Dylan offers a lot of city life the way Ashcan School artists advocated when they depicted realistic images of people’s hardships at the turn of the 20th century.


A jazz band plays in a colorful club in one of the paintings; a gray-haired man counts wads of cash in another. He depicts two men fighting in a boxing match and portrays a woman sitting alone at a bar drinking and smoking with an intriguing look on her face.


Linking the images of Dylan’s latest works to specific movies will take some internet sleuthing.


Richard F. Thomas is a Harvard University classicist who has studied and written about Dylan. He said in an essay for the exhibit that he found online references tying one of the paintings showing a man in a black leather jacket pouring sugar on his coffee to a scene at a diner in the 1981 film “The Loveless,” where actor Willem Dafoe embodies a biker.


Thomas found a scene from the 1971 movie ”Shaft” with actor Richard Roundtree ordering street food in Times Square. Other new works show cowboys, men in undershirts and barber’s poles, another recurring object used by Dylan.


“Just like the scenes he has been creating in songs for all these years, the scenes of ‘Deep Focus’ will keep Dylan scholars busy in the years to come,” Thomas wrote.

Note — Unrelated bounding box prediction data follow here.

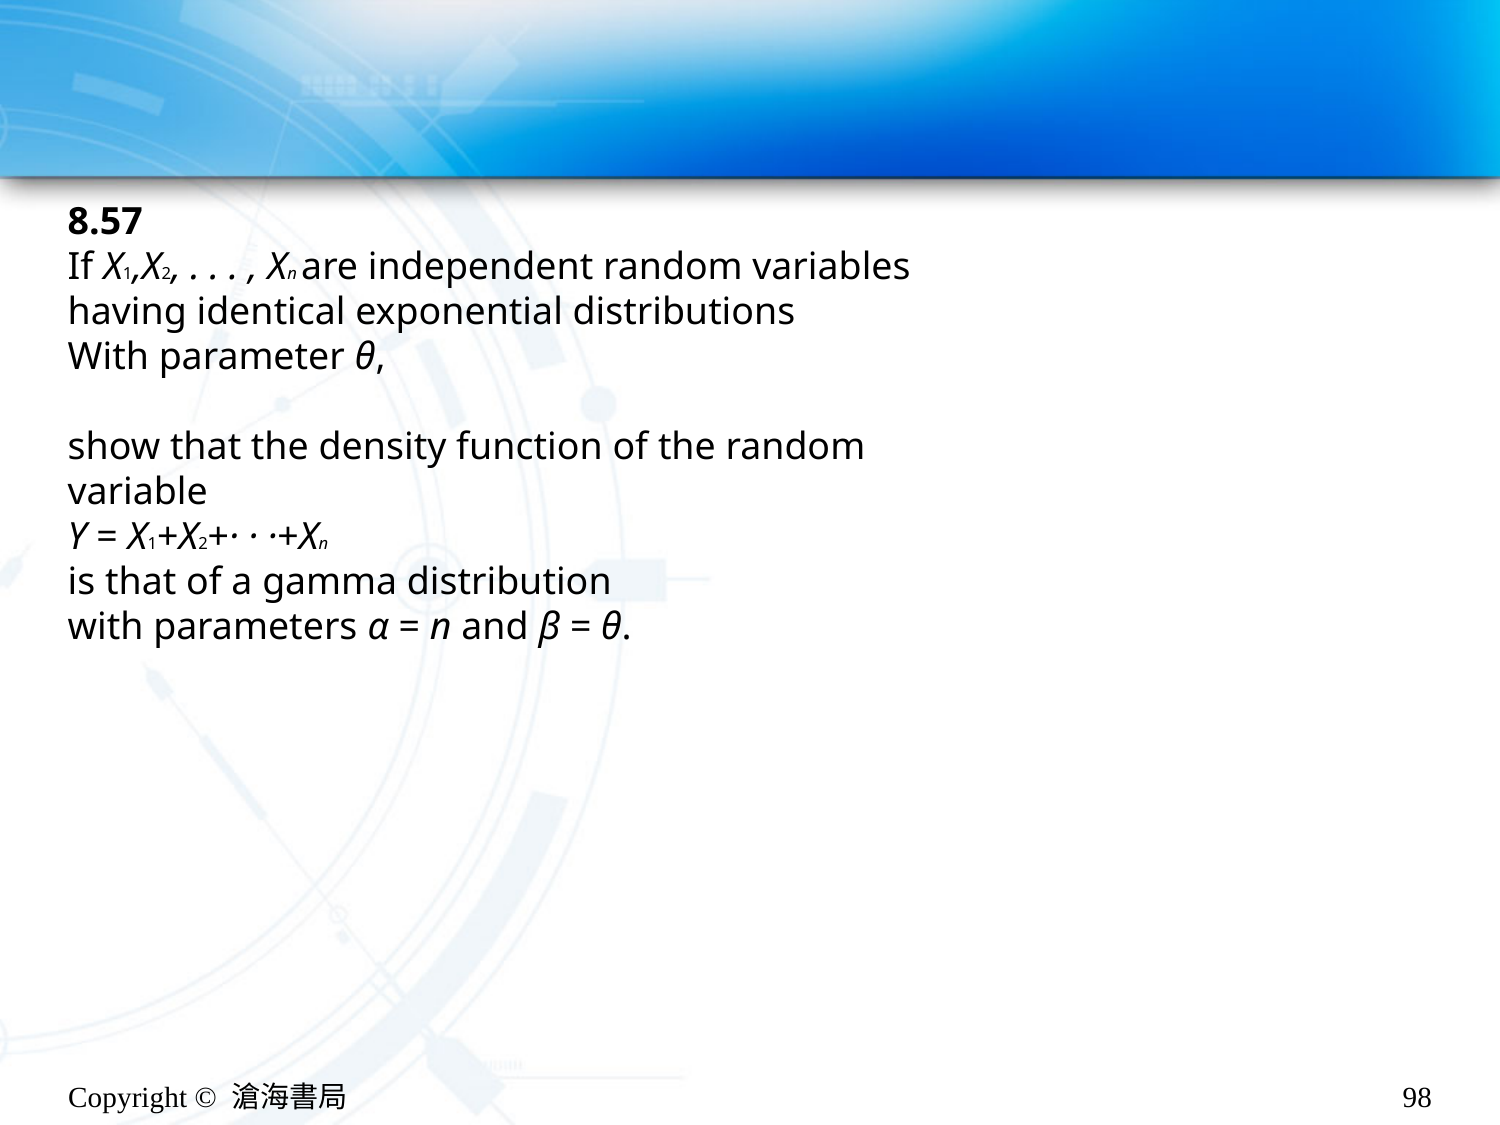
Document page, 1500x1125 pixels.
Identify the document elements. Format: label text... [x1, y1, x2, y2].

picture [0, 0, 1500, 1125]
slide_number 98 [1134, 1070, 1448, 1125]
text_box 8.57 If X1,X2, . . . , Xn are independent random variables having identical exponential distributions With parameter θ, show that the density function of the random variable Y = X1+X2+· · ·+Xn is that of a gamma distribution with parameters α = n and β = θ. [53, 189, 928, 655]
slide_number Copyright © 滄海書局 [52, 1070, 366, 1125]
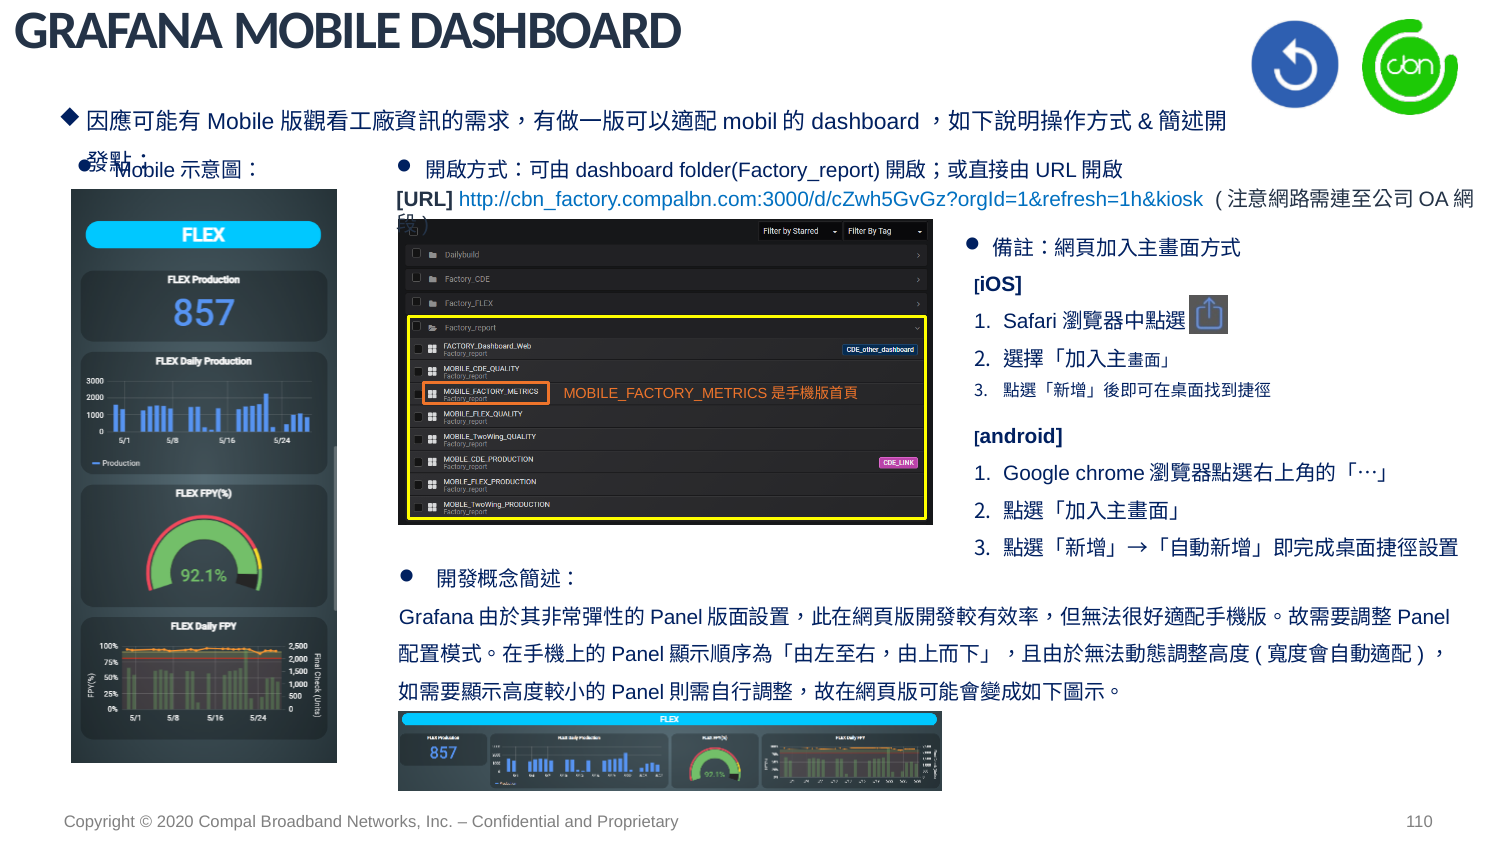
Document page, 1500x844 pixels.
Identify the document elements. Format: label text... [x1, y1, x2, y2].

text_box 因應可能有Mobile版觀看工廠資訊的需求，有做一版可以適配mobil的dashboard，如下說明操作方式&簡述開發點： [43, 85, 1252, 183]
text_box Mobile示意圖： [62, 149, 327, 189]
picture [1251, 20, 1339, 111]
text_box 開啟方式：可由dashboard folder(Factory_report)開啟；或直接由URL開啟 [381, 149, 1232, 178]
picture [71, 189, 337, 764]
picture [1362, 19, 1458, 115]
picture [398, 711, 943, 792]
text_box Grafana mobile dashboard [0, 0, 1231, 86]
text_box 開發概念簡述： Grafana由於其非常彈性的Panel版面設置，此在網頁版開發較有效率，但無法很好適配手機版。故需要調整Panel配置模式。在手機上的Panel顯示順序為「由左至右，由上而下」，且由於無法動態調整高度(寬度會自動適配)，如需要顯示高度較小的Panel則需自行調整，故在網頁版可能會變成如下圖示。 [384, 546, 1482, 711]
text_box [URL] http://cbn_factory.compalbn.com:3000/d/cZwh5GvGz?orgId=1&refresh=1h&kiosk (注意網路需連至公司OA網段) [381, 178, 1500, 243]
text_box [949, 214, 1485, 570]
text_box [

Besides the works in his new series, other works that will be shown in Miami have been previously exhibited in places such as the Halcyon Gallery and the National Portrait Gallery in London.


Previous paintings reflect images of America from the point of view of a road traveler. Realistic depictions of diners, motels, marquees, gas stations and railway tracks appear frequently throughout his artwork.


“It’s almost like looking at a pamphlet of his memories,” Baitel, the artistic director, said.


Dylan has also experimented with perspective, seemingly imitating the work of Vincent Van Gogh in “The Bedroom” to paint corners of a New York City apartment. And he has done variations by drawing the same characters changing the color of the backdrops and their clothing, or just depicting them at a different time of the day, like Claude Monet’s Rouen Cathedral series.


The exhibit has some interactive displays for music fans. The 64 cards with words from the lyrics of “Subterranean Homesick Blues” that he flipped through in one of the earliest music videos ever made were framed and lined up in eight columns by eight rows, while the clip is played on loop.


It’s not yet clear whether Dylan, who is currently on tour for his 39th album “Rough and Rowdy Ways” will pay a visit.


Jordana Pomeroy, director of the Patricia & Phillip Frost Art Museum, said it will be its first ticketed event since the museum first opened in 2008. The Florida International University will be holding a symposium on Dylan inviting scholars to discuss the songwriter’s entire body of work.


“That’s the treatment we are going to give Bob Dylan,” Pomeroy said.